With the University’s largest dining hall now closed nights, the influx of students who must now eat dinner in residential college dining halls is pushing the system beyond the capacity of the current staff, dining staff and Local 35 members said. College chefs and workers cited longer lines and more crowded seating during peak eating times as evidence of the jump in student demand at residential college dining halls. They said the added stress makes for an unhealthy working environment and prevents dining hall employees from doing their jobs effectively.

“This is really tough for dining halls and students who are waiting through really long lines,” Silliman head chef Stuart Comen said. “It’s taxing the system and the workers are getting frustrated — we need to get Commons back open.”

Students and dining hall workers are planning a “speakout” on the issue at the corner of College and Elm Streets this Friday. Fliers for the event, which organizers handed out at the Monday panel in the Silliman College common room, said “Stand up for Yale tradition, real food and real jobs.

Local 35 represents Yale maintenance, food service and custodial workers. The union is part of the Federation of Hospital and University Employees, a coalition of labor unions in New Haven that serves thousands of workers at the University and Yale-New Haven Hospital.

Ten dining hall staff and Local 35 members at the panel were unanimous in voicing their concerns regarding the new Commons hours, but Regenia Phillips, Yale Dining’s director of residential dining, said the complaint that dining halls are taxed beyond the capacity of their current staff is “untrue.” She pointed out that although demand for food at the Morse and Stiles dining halls outpaced supply earlier in the fall, college masters mitigated the situation by putting restrictions on transfers from other colleges.

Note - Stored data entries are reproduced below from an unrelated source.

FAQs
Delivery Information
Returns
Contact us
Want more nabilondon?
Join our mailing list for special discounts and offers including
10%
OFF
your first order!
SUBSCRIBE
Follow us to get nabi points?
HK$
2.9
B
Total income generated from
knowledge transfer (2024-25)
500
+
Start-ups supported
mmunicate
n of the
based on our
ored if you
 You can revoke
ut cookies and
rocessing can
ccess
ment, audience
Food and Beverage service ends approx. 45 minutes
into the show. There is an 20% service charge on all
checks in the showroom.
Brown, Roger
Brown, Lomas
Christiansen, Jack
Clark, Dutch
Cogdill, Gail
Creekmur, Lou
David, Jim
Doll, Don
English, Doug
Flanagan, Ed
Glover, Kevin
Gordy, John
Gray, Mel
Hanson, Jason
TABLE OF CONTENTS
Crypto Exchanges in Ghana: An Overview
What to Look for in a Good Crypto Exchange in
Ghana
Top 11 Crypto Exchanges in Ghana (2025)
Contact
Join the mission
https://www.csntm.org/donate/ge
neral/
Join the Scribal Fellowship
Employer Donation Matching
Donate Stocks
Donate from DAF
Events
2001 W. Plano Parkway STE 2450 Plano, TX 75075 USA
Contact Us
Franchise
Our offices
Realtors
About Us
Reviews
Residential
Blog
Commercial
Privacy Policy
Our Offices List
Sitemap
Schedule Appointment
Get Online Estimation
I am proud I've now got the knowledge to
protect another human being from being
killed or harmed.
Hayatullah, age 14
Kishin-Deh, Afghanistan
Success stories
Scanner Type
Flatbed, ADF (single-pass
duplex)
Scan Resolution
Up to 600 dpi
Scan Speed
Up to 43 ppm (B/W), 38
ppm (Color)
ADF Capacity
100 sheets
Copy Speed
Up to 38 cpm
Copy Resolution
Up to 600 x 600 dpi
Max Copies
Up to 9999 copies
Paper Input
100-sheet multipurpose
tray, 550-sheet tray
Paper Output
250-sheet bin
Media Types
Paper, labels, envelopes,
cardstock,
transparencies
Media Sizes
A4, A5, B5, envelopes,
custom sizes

“The fall semester is always very busy, and some days will be busier than others,” she said. “But students settle into a routine.”

Aside from complaints of a spike in residential college dining demand, dining hall workers and union members also expressed concern over the process by which administrators chose to close Commons. Dining hall staff criticized what they called “top-down” decision-making, saying they were told about Commons only after the decision had been made.

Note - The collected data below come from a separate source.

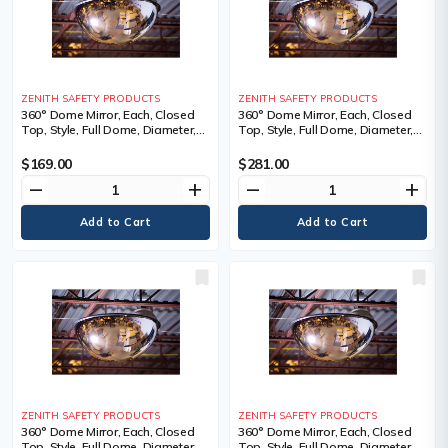
ZENITH SAFETY PRODUCTS
ZENITH SAFETY PRODUCTS
360° Dome Mirror, Each, Closed
360° Dome Mirror, Each, Closed
Top, Style, Full Dome, Diameter,
Top, Style, Full Dome, Diameter,
18", 1 Year Limited
26", 1 Year Limited
$169.00
$281.00
remove
add
remove
add
ZENITH SAFETY PRODUCTS
ZENITH SAFETY PRODUCTS
360° Dome Mirror, Each, Closed
360° Dome Mirror, Each, Closed
Top, Style, Full Dome, Diameter,
Top, Style, Full Dome, Diameter,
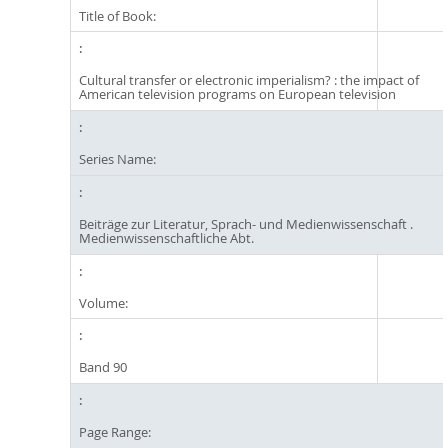
Title of Book:
Cultural transfer or electronic imperialism? : the impact of
American television programs on European television
Series Name:
Beiträge zur Literatur, Sprach- und Medienwissenschaft .
Medienwissenschaftliche Abt.
Volume:
Band 90
Page Range:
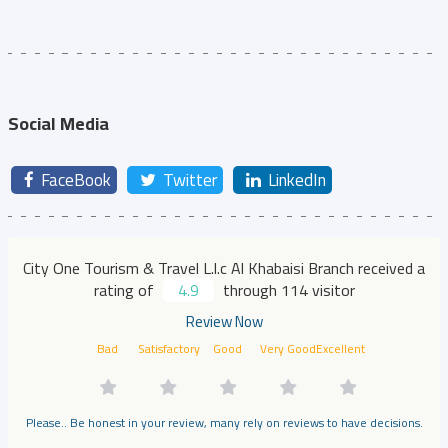
Social Media
FaceBook
Twitter
LinkedIn
City One Tourism & Travel L.l.c Al Khabaisi Branch received a
rating of
4.9
through 114 visitor
Review Now
Bad
Satisfactory
Good
Very Good
Excellent
Please.. Be honest in your review, many rely on reviews to have decisions.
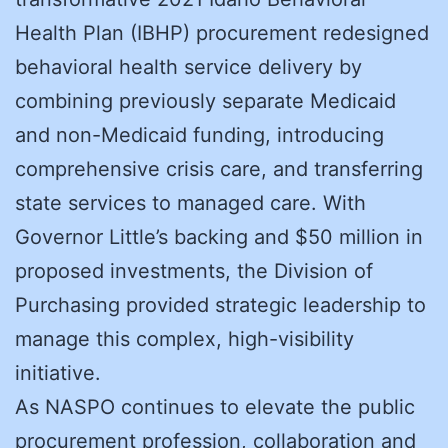
Health Plan (IBHP) procurement redesigned
behavioral health service delivery by
combining previously separate Medicaid
and non-Medicaid funding, introducing
comprehensive crisis care, and transferring
state services to managed care. With
Governor Little’s backing and $50 million in
proposed investments, the Division of
Purchasing provided strategic leadership to
manage this complex, high-visibility
initiative.
As NASPO continues to elevate the public
procurement profession, collaboration and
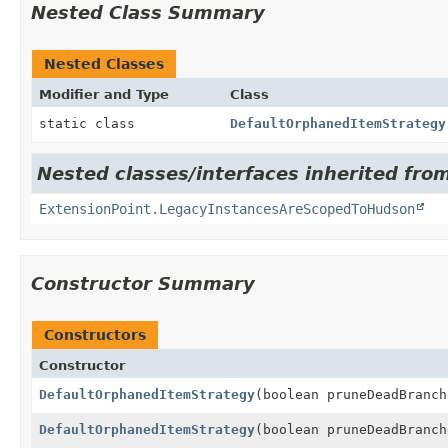
Nested Class Summary
Nested Classes
Modifier and Type
Class
static class
DefaultOrphanedItemStrategy
Nested classes/interfaces inherited fro
ExtensionPoint.LegacyInstancesAreScopedToHudson
Constructor Summary
Constructors
Constructor
DefaultOrphanedItemStrategy
(boolean pruneDeadBranch
DefaultOrphanedItemStrategy
(boolean pruneDeadBranc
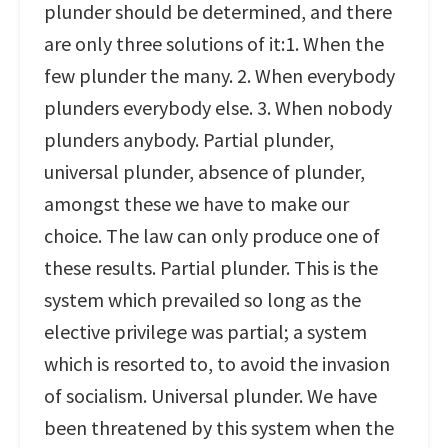
plunder should be determined, and there
are only three solutions of it:1. When the
few plunder the many. 2. When everybody
plunders everybody else. 3. When nobody
plunders anybody. Partial plunder,
universal plunder, absence of plunder,
amongst these we have to make our
choice. The law can only produce one of
these results. Partial plunder. This is the
system which prevailed so long as the
elective privilege was partial; a system
which is resorted to, to avoid the invasion
of socialism. Universal plunder. We have
been threatened by this system when the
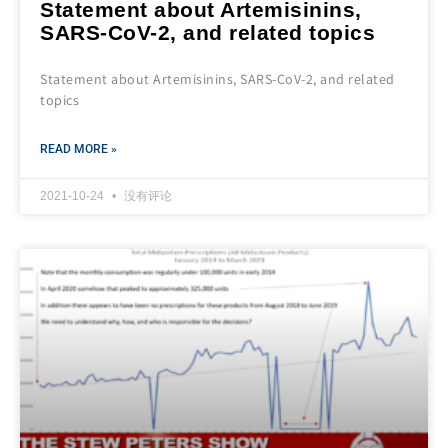
Statement about Artemisinins,
SARS-CoV-2, and related topics
Statement about Artemisinins, SARS-CoV-2, and related
topics
READ MORE »
2021-10-24
没有评论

“When you’re building a foundation, you have to start from the bottom, not the top,” Patricia James, a Jonathan Edwards College dining hall worker, said. “They should have asked us what we thought — at least we would have felt like we were important and a part of this.”

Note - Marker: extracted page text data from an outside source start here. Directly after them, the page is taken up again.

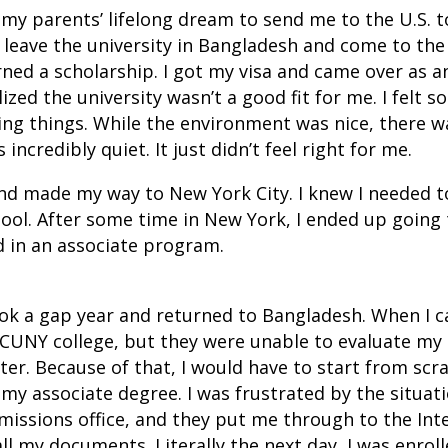
as my parents’ lifelong dream to send me to the U.S. 
eave the university in Bangladesh and come to the U
rned a scholarship. I got my visa and came over as a
lized the university wasn’t a good fit for me. I felt s
ing things. While the environment was nice, there wa
s incredibly quiet. It just didn’t feel right for me.
nd made my way to New York City. I knew I needed to
hool. After some time in New York, I ended up going
d in an associate program.
took a gap year and returned to Bangladesh. When I 
CUNY college, but they were unable to evaluate my 
ter. Because of that, I would have to start from scr
my associate degree. I was frustrated by the situatio
Admissions office, and they put me through to the Int
ll my documents. Literally the next day, I was enroll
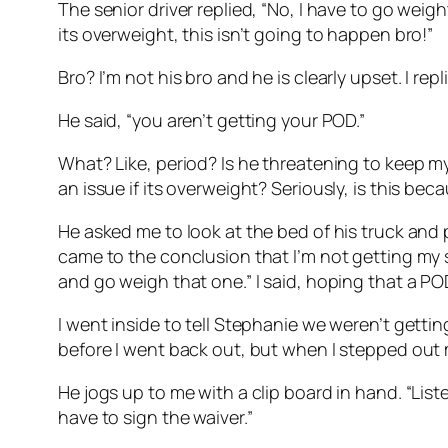
The senior driver replied, “No, I have to go weight 
its overweight, this isn’t going to happen bro!”
Bro? I’m not his bro and he is clearly upset. I re
He said, “you aren’t getting your POD.”
What? Like, period? Is he threatening to keep my
an issue if its overweight? Seriously, is this be
He asked me to look at the bed of his truck and p
came to the conclusion that I’m not getting my s
and go weigh that one.” I said, hoping that a 
I went inside to tell Stephanie we weren’t gett
before I went back out, but when I stepped out my
He jogs up to me with a clip board in hand. “List
have to sign the waiver.”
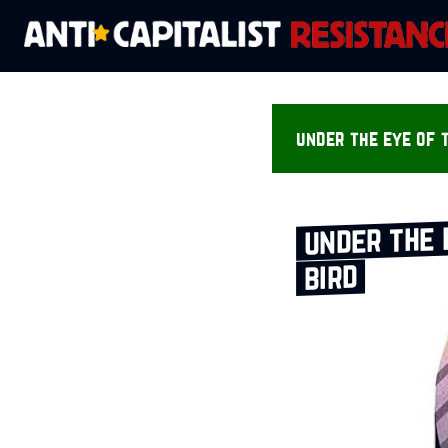
under the eye of t
under the 
bird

Phillips said the decision to close Commons was made by the upper echelons of the University administration, but that she did not know exactly who had final say.

Jeanette Norton, deputy director of Yale Dining, said in an interview with the News in May that Commons was opened for dinner to accommodate students living in Swing Space, and keeping Commons open is financially unfeasible with the completion of the residential college renovations and 12 other college dining halls in operation.

Meg Riccio, chief steward for Local 35 and former Yale dining hall worker, said she believes dining hall staff could have cooperated with administrators and “easily” come up with the cost savings equal to those from closing Commons for dinner.

Students, about 10 of whom attended the Monday panel discussion, have also voiced their concerns of the closure of Commons’s dinner. Over 800 undergraduates joined a “Save Commons dinner” Facebook group in May, protesting the University’s decision. At the time, many students said that having dinner in Commons is a Yale tradition, and the hall’s large tables are important for groups trying to meet over a meal.

According to Yale Dining’s records for the last academic year, an average of 41 students swiped into Commons between 8 p.m. and 9 p.m., with 29 of those swiping in before 8:30 p.m. By contrast, about 523 students swiped in between 5 p.m. and 7 p.m. and another 221 on average swiped in between 7 p.m. and 8 p.m.